Nous verrons au fur et à mesure, les primes d’assurance augmenter en flèche, plus il y aura d’accidents de tout accabit. Je trouve que les Drones sont très intéressant mais ne devraient en aucun cas se retrouver dans les mains d’un adolescent qui ne sont pas suffisamment responsables.

Les caméras des Drones sont aussi au coeur du débat de la FAA qui exigent qu’ils soient que des caméras pour photographies et d’une résolution 480p pour ne pas enfreindre leur loi sur la vie privée.

C’est malheureux que tous les gens aient à payer pour les écervelés mais c’est le prix à payer pour leur mettre dans les mains un appareil qui peut causer autant de dégâts.

Je suis contre les drones!
Ils font de la pollution sonore, chasse les oiseaux, vous espionne au-dessus de chez-vous sans votre consentement ou permission.
Je suis en faveur de les chasser et même de les pêchers avec canne à pêche, d’élever des oiseaux chasseurs pour les détruire. Avoir de fusils spéciaux qui coupent les fréquences de transmissions.

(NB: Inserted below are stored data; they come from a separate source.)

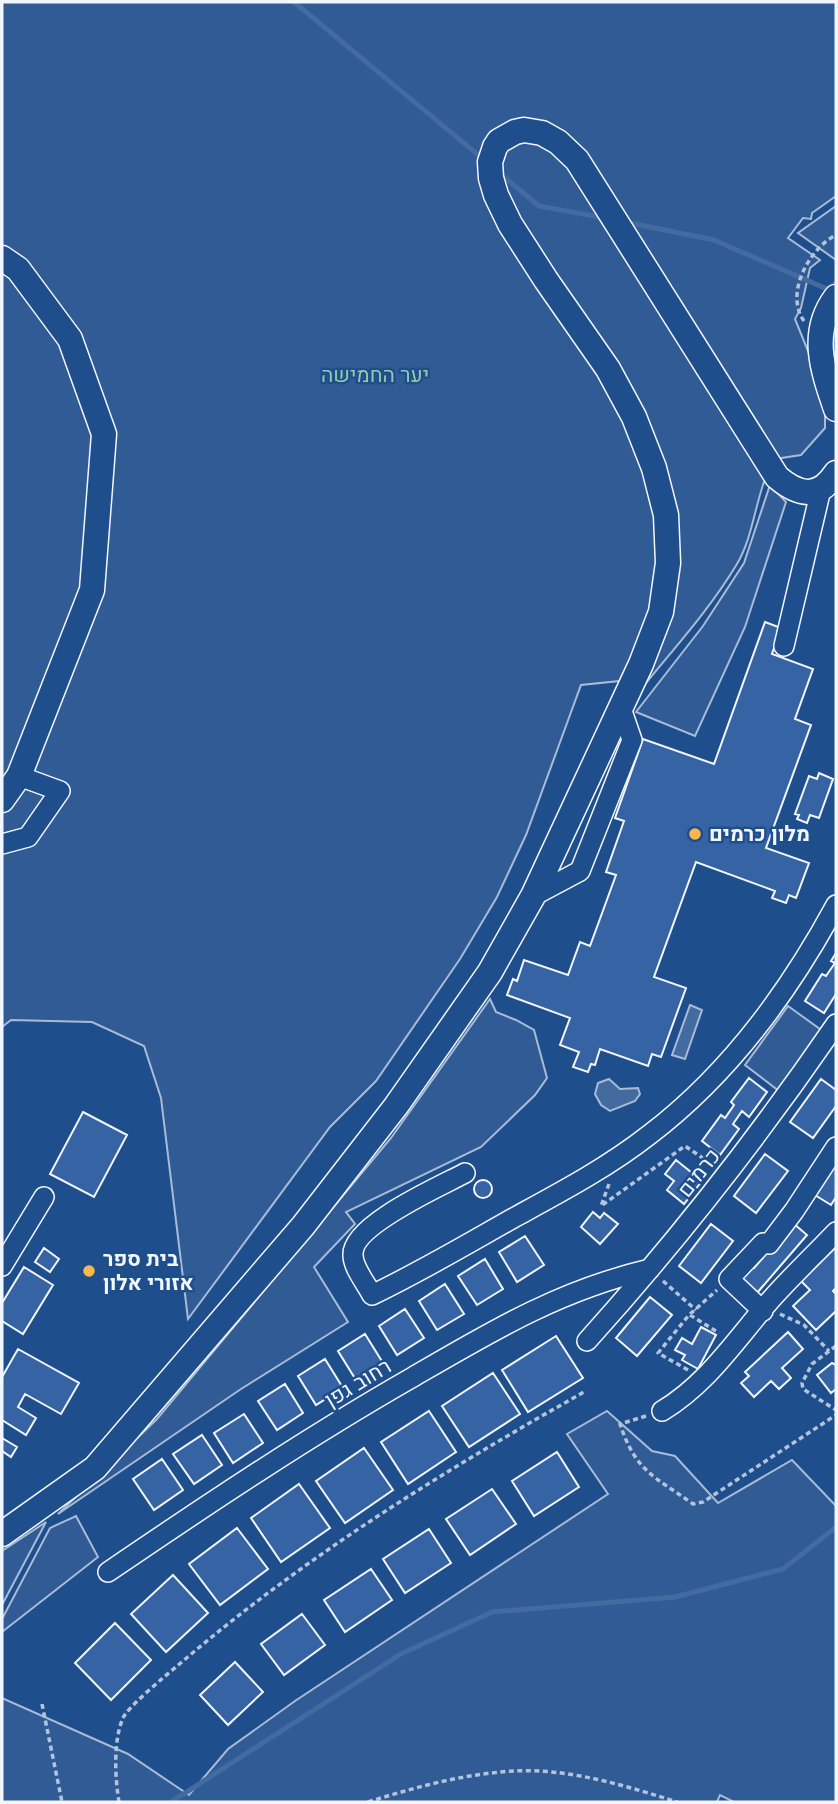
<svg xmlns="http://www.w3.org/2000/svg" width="838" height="1804" font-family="'Noto Sans',Heebo,sans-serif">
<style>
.green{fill:#305b95;stroke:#a8bbd7;stroke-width:2}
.water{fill:#446ba0;stroke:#a8bbd7;stroke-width:2}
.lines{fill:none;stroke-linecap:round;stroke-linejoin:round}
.stream{stroke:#446ba0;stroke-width:5}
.building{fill:#3563a3;stroke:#f2f6ff;stroke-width:2}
.minor-casing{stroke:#f2f6ff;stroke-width:22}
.major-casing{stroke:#f2f6ff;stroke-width:27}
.path{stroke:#b3c4dc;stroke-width:3.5;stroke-dasharray:5 3.5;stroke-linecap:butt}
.minor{stroke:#1f4e8c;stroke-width:19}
.major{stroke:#1f4e8c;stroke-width:24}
.poi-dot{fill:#ffb74d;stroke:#1f4e8c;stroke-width:2.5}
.labels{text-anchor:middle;stroke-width:5;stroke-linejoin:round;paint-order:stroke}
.park-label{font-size:21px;fill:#97c8a6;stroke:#1f4e8c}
.poi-label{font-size:21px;font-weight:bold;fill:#f2f6ff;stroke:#1f4e8c;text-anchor:start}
.street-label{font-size:21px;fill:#f2f6ff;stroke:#1f4e8c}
</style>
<rect width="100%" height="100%" fill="#1f4e8c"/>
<path class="green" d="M 2,2 L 836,2 L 836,196 L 812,213 L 811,219 L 803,218 L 788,238 L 820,260 L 810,268 L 801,308 L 795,319 L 825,393 L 825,428 L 801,455 L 775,459 C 755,490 756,532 737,564 C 704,619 658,665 620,716 L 630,680 L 581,685 L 526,835 L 497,897 L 460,959 L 376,1081 L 330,1127 L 188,1319 L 161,1098 L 144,1046 L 92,1022 L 11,1020 L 2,1027 Z
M 836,206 L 836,260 L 798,233 Z
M 770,485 L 786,502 L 745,627 L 695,736 L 636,712 L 703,626 L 744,563 Z
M 490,999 L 496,1012 L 516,1020 L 534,1030 L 547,1078 L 535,1095 L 481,1147 L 346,1212 L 355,1224 L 314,1267 L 348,1322 L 241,1389 L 58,1514 L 157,1419 L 391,1138 Z
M 788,1006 L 824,1032 L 779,1091 L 745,1065 Z
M 607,1411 L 652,1451 L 675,1456 L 718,1503 L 792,1460 L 836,1506 L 836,1802 L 734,1802 L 720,1795 L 717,1802 L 2,1802 L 2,1698 L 128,1754 L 189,1795 L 228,1749 L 295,1701 L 608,1494 L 567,1434 Z
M 76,1516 L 98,1557 L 2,1632 L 2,1619 L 50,1528 Z
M 46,1522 L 2,1605 L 2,1551 Z"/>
<path class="water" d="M 690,1005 L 702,1010 L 685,1059 L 672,1055 Z
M 609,1079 L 620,1089 L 638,1088 L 640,1094 L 635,1101 L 610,1111 L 601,1105 L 595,1094 L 598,1083 Z"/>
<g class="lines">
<path class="stream" d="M 294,2 L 483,159
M 498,172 L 539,206 L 605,218
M 625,222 L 714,240 L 827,289 L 836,283
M 171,1802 L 401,1654 L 492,1612 L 675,1597 L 783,1569 L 836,1527"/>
</g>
<path class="building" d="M 765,622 L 781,628 L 772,654 L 813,669 L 795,719 L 811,725 L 766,848 L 809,863 L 796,898 L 789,895 L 786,903 L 772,898 L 775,891 L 696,862 L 654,977 L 686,988 L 661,1057 L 652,1054 L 648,1066 L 600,1049 L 595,1065 L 591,1064 L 588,1072 L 573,1067 L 579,1052 L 560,1045 L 570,1018 L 507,995 L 513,979 L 517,981 L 524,960 L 568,975 L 580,942 L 590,946 L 616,875 L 606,872 L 624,821 L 615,818 L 643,739 L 714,764 Z
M 819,773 L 833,779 L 819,818 L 810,815 L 807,823 L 797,819 L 799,815 L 795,814 L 809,776 L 817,779 Z
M 836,953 L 836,994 L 824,1013 L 805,1001 L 822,974 L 826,976 L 835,963 L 831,961 Z
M 749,1078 L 767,1092 L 749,1117 L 742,1111 L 733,1124 L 739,1129 L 720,1155 L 702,1141 L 721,1115 L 725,1118 L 734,1105 L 731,1102 Z
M 821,1079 L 836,1090 L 836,1106 L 813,1138 L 790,1122 Z
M 83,1112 L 127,1135 L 94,1197 L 50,1174 Z
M 765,1154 L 788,1171 L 756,1213 L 734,1196 Z
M 836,1154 L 836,1197 L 831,1205 L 810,1192 Z
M 676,1160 L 702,1181 L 684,1204 L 667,1190 L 674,1181 L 665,1174 Z
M474 1189a9 9 0 1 1 18 0a9 9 0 1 1-18 0Z
M 593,1212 L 600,1218 L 604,1213 L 618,1224 L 600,1244 L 581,1227 Z
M 793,1223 L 807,1235 L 757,1293 L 737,1276 L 748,1263 L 754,1268 Z
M 711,1224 L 733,1241 L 701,1283 L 679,1266 Z
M 525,1236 L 544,1265 L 517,1282 L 499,1252 Z
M 836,1247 L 836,1288 L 833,1291 L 836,1294 L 836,1311 L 816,1330 L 793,1306 L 810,1290 L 801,1281 Z
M 44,1248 L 59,1259 L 50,1272 L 35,1262 Z
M 485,1259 L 503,1289 L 477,1305 L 458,1276 Z
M 24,1267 L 53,1285 L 23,1334 L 2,1321 L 2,1303 Z
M 445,1284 L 464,1314 L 437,1330 L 419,1301 Z
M 650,1297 L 672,1315 L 637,1356 L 616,1338 Z
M 405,1309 L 424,1338 L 397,1355 L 379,1326 Z
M 701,1327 L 716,1335 L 698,1369 L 682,1360 L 685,1355 L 675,1350 L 682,1338 L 692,1344 Z
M 788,1332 L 803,1349 L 782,1368 L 791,1378 L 779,1389 L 771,1381 L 754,1397 L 741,1383 L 749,1376 L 745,1372 Z
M 365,1334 L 383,1363 L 356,1380 L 338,1351 Z
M 556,1336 L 583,1378 L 528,1412 L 502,1370 Z
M 18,1349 L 79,1383 L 61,1414 L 25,1394 L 18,1407 L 36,1418 L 26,1435 L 2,1420 L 2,1377 Z
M 325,1359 L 343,1388 L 316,1405 L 298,1376 Z
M 832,1363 L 836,1365 L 836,1389 L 831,1393 L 817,1375 Z
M 493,1373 L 520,1414 L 469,1447 L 442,1406 Z
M 285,1384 L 303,1413 L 277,1430 L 258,1401 Z
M 429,1411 L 456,1452 L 408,1484 L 381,1442 Z
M 244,1414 L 263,1443 L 233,1463 L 214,1433 Z
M 202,1435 L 222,1465 L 194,1484 L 173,1454 Z
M 2,1438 L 17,1447 L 11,1457 L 2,1451 Z
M 364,1448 L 393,1490 L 345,1523 L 316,1481 Z
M 557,1452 L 579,1487 L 534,1516 L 512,1481 Z
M 162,1459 L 183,1490 L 154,1510 L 133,1479 Z
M 299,1484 L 330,1528 L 281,1562 L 251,1518 Z
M 492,1489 L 516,1524 L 470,1555 L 446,1519 Z
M 237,1528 L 268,1569 L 220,1605 L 189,1564 Z
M 429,1529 L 451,1563 L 405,1593 L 383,1559 Z
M 371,1569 L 392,1600 L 345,1632 L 324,1600 Z
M 173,1575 L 208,1613 L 166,1652 L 131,1614 Z
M 302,1614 L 325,1645 L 284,1675 L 261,1644 Z
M 115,1623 L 151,1660 L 111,1700 L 75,1663 Z
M 235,1662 L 263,1692 L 228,1725 L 200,1695 Z"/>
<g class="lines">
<g class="minor-casing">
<path id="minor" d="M 784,646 L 821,489
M 2,844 L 28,837 L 60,791 L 19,776
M 533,896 L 580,871 L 632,740 L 621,708
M 465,1173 C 441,1186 351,1225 353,1255 C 353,1268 366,1283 372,1295 C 422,1271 469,1243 517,1216 C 563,1191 608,1167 649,1135 C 728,1075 789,992 836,905
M 2,1266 L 44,1197
M 763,1311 L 729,1279 L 763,1243 L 769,1244 L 794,1211 L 836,1147
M 587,1341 C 677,1241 760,1135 836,1024
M 662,1411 C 710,1382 738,1336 775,1295 C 795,1273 816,1253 836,1232
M 108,1572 C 208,1504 308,1437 413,1377 C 492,1331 560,1290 650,1269"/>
</g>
<g class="major-casing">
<path id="major" d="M 2,258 L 18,269 L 70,339 L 104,434 L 92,590 L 19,776 L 2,800
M 836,297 C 809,333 823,371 836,409
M 2,1534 L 95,1468 L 303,1226 L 396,1106 L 490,972 L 533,896 L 641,664 L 661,612 L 668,563 L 666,515 L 654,468 L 634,417 L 608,369 L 546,280 L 510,224 L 496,195 L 491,178 L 490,162 L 495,147 L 499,141 L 515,132 L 524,130 L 542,133 L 558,142 L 577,160 L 777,477 C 799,496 819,499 836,473"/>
</g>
<path class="path" d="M 804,321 C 784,293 810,248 836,235
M 609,1184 L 601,1206 L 685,1146 L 713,1165
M 663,1281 L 696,1310
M 780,1314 L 804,1325 L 829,1351
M 690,1315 L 719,1333
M 836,1346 L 812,1364 L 802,1383 L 803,1389 L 836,1410
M 688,1370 L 658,1353 L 689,1315 L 717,1290
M 646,1416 L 620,1424 C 636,1472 654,1476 693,1504 L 703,1502 L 836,1415
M 42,1704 L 62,1802
M 119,1802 C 115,1778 113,1741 123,1718 C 127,1708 165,1676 176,1667 C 301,1559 440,1473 584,1392
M 368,1802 C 416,1787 463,1774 514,1771 C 568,1768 627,1786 677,1802"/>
<use href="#minor" class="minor"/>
<use href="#major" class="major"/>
</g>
<g class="poi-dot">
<circle cx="695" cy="834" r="7"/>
<circle cx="89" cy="1271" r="7"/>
</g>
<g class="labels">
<g class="park-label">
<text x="375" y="382">יער החמישה</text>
</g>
<g class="poi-label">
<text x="709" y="841">מלון כרמים</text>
<text x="103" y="1266">בית ספר<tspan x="103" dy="24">אזורי אלון</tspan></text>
</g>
<g class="street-label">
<text transform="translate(699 1173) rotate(-52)" y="7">כרמים</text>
<text transform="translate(358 1383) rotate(-31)" y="7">רחוב גפן</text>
</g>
</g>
<rect width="838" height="1804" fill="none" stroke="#f2f6ff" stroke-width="7"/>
</svg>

Ils doivent être permis seulement pour le travail et avec permissions des corps policiers, des gouvernements.

Compte tenu qu’il y a effectivement des risques et des écervelés insouciants propriétaires de drones, il était grand temps d’actualiser la règlementation. Cela dit, une réglementation ne devrait tout de même pas tuer une industrie qui a quand même beaucoup de bienfaits si utilisé avec civisme et responsabilité. Plusieurs points de la réglementation proposée sont très bons et mêmes nécessaires, mais d’autres sont carrément exagérés. L’exemple du 1 km de restriction en est un. Même en milieu rural, il est presque impossible de ne pas trouver des immeubles quelconques à 2 km et plus entres eux (il faut bien que le drone puisse se déplacer après tout). 250m (800’+) aurait tout autant fait l’affaire et aurait protéger la vie privée et la sécurité des gens. (Il n’y a pas de zoom sur les caméras de drones)

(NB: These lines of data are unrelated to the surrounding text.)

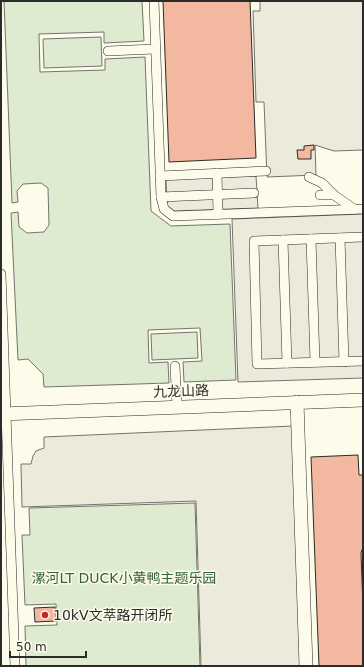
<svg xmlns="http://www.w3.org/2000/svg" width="364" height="667" font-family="'DejaVu Sans','Noto Sans SC',sans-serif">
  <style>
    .green { fill: #deebd1; stroke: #74746e }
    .parking { fill: #eceadb; stroke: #74746e }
    .building { fill: #f2b8a0; stroke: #2b2b2b }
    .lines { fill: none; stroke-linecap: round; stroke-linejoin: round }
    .street-casing { stroke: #2b2b2b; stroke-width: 10 }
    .secondary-casing { stroke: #2b2b2b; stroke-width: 14 }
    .street { stroke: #fdfbea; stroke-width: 9 }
    .secondary { stroke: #fdfbea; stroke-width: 13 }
    .poi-dot { fill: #c62828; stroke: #fdfbea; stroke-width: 1.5 }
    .labels { text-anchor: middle; stroke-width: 3; stroke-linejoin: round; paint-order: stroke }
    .street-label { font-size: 14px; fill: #2b2b2b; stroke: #fdfbea }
    .park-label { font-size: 14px; fill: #34623c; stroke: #fdfbea }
    .poi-label { font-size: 14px; fill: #2b2b2b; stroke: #fdfbea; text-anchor: start }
  </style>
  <rect width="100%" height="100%" fill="#fdfbea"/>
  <!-- green -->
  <g class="green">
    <polygon points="4,1 142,1 144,41 104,43 104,32 39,34 40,72 105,70 105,59 145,57 151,211 171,226 230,224 236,380 184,382 183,362 202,361 200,328 148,330 149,363 168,362 169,383 44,387 43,374 28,359 18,360 11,213 18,212 19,227 27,233 44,232 49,225 48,188 41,183 23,184 17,191 18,202 12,203"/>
    <polygon points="101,37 102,66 44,68 43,39"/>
    <polygon points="197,332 198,358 152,360 151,334"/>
    <polygon points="195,503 200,666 26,666 25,626 57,625 56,604 25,605 22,535 30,535 29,508"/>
  </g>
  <!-- parking -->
  <g class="parking">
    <polygon points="260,1 363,1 363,150 334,151 315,145 316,175 267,177 264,102 256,102 253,11 260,11"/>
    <polygon points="256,176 258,208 174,211 167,206 166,179"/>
    <polygon points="363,214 363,378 238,382 232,219"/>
    <polygon points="293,426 300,666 201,666 196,501 22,507 21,464 31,464 33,456 36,451 44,448 44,437"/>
  </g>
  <!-- building -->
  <g class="building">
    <polygon points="163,1 250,1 256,158 169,162"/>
    <polygon points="314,145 314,150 311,150 311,159 298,159 297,150 304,150 304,146"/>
    <polygon points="358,455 359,475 363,475 363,547 361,553 363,607 363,666 319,666 311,457"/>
    <polygon points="55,607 56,621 35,622 34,608"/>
  </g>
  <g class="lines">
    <defs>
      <g id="street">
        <polyline points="154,1 161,197 164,209 173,216 363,209"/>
        <polyline points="108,51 155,49"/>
        <polyline points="217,173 218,214"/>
        <polyline points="160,176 266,171"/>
        <polyline points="309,177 322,183 334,195"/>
        <polyline points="320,195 334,195 354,209"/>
        <polyline points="161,197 254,193"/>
        <polyline points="363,237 254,241 257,364 363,361"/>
        <polyline points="340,238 344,362"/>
        <polyline points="311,239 315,362"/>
        <polyline points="283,240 287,363"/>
        <polyline points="1,274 15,666"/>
        <polyline points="175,366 177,407"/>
      </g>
      <g id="secondary">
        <polyline points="297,402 306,666"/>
        <polyline points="1,414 363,400"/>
      </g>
    </defs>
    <!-- street casing -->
    <use href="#street" class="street-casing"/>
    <!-- secondary casing -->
    <use href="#secondary" class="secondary-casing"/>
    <!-- street -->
    <use href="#street" class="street"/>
    <!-- secondary -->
    <use href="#secondary" class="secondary"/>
  </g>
  <!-- markers -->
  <circle class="poi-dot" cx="45" cy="615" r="4"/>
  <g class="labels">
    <!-- street labels -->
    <g class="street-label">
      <text transform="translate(181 391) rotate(-2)" y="5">九龙山路</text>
    </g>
    <!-- park labels -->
    <g class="park-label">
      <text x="124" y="583">漯河LT DUCK小黄鸭主题乐园</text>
    </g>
    <!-- poi labels -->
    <g class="poi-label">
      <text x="53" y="620">10kV文萃路开闭所</text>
    </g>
  </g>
  <!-- border -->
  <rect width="364" height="667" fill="none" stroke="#2b2b2b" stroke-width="4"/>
  <!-- scale -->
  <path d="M10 651v6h76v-6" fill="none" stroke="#2b2b2b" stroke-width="2"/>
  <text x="16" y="651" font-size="12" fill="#2b2b2b" stroke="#fdfbea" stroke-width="3" paint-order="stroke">50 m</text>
</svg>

Les règles urbaines ne sont pas mentionnées dans l’article, mais je pari qu’elles seront pires sur plusieurs points. Il sera donc probablement même impossible de voler un drone (1 kg+) au beau milieu du fleuve St-Laurent par exemple. Il sera intéressant de prendre connaissance de l’ensemble des règles. Il y a une différence entre encadrer et tuer une industrie. Encore une fois, des fonctionnaires sans jugement imposeront des règles si restrictives qu’ils anéantiront la portion récréative de cette industrie.

La réglementation n’arrêtera pas ceux qui utilise leur drone de manière dangereuse ou mal intentionnée. Il n’y a qu’à voir les voitures sur nos routes…
Ceux qui espionnent continueront de le faire (un drone peut se piloter de très longue distance. Oui les caméras haute résolution avec zoom existent aussi !).
Les plus malins peuvent même utiliser un drone fait maison donc non retraçable auprès d’un fabricant. Après il restera les empreintes, mais ca serait seulement dans les cas les plus graves.